In the grey light of morning, almost before the clouds of dust from the explosion had settled, rescue squads were at work, many forgetting their own personal injuries, in an effort to release those of their comrades who were trapped by the falling debris and attanding to those who were injured. The scene by this time resembled a battle-field with its stream of stretcher and walking casualties making for the MI Room where after treatment the seriously injured were rushed to hospital. Our thanks go out to the Medical Officer, Captain Donnelly, RAMC, and his small staff who worked heroically during this period.
It was a strange feeling to be standing some time later, looking at the ruins of 'A' Block while several soldiers searched among the debris for a trace of their lost possessions and others swathed in bandages and covered from head to foot in dust and grime stood by.
It was all the more strange when one recalled how peaceful the Jews in Palestine had become at a time when the German hordes were at El Alamein and the British Soldier was all that stood between Palestine and slavery.
All the Unit personnel showed the utmost courage and fortitude at this time and their thoughts and questions were only of those of their comrades whom they knew to be hurt more than themselves. It speaks well for the discipline and training of these British soldiers of the RAPC who despite their feelings of anger and disgust at the outrage did suffer the Jewish Clerks to continue working beside them in the office, not knowing to what extent some of them might have been involved in the planning and perpetration of this dastardly outrage against the soldiers who protect and pay them.

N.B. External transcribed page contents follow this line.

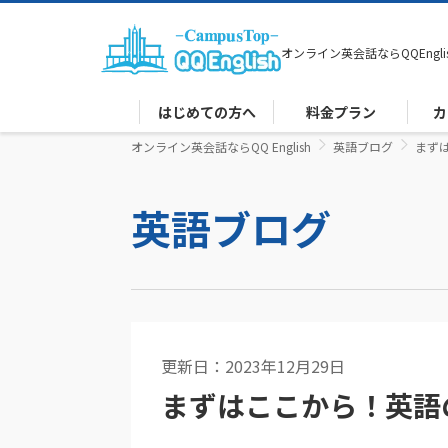
オンライン英会話なら
QQEngli
はじめての方へ
料金プラン
カ
オンライン英会話ならQQ English
英語ブログ
まず
英語ブログ
更新日：2023年12月29日
英語コラム
まずはここから！英語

We all deeply regret the loss of Pte Harold Edward France who was killed in this cowardly outrage. He was not unlike any of those soldiers who gave their lives for freedom and set free the Jews from Concentration Camps in Europe, and yet he now lies dead, murdered by Jews, leaving a widow and two children. A more likeable frellow could not have been found anywhere in the camp. I don't think he would ever have harmed anyone intentionally, yet he paid the supreme sacrifice for something in which he had neither part nor interest. To Mrs France and family we all extend our sincere hearfelt sympathy in their great bereavement.
The following were wounded by the explosions: Pte A Bedding, Pte HE Buttivant, Pte CJ Crowther, Pte JA Kilshaw, Pte P Manning, Pte A Parr, Pte R Smith, Pte F Sydes, Cpl JR Whitham; all were hospitalized. The following were also wounded: L/Cpl Alder, Pte Barnes, Pte Bassett, S/Sgt Brigden, L/Cpl Chadwick, Pte Cheeseman, Pte Devey, S/Sgt Durose, Pte Ingleby, Pte Moon, Pte. Russell, Sgt Russell, Sgt Shooler, Pte Wardrope, Sgt Watters."
Royal Army Pay Corps Journal, Summer 1947, lent by Harry Devey.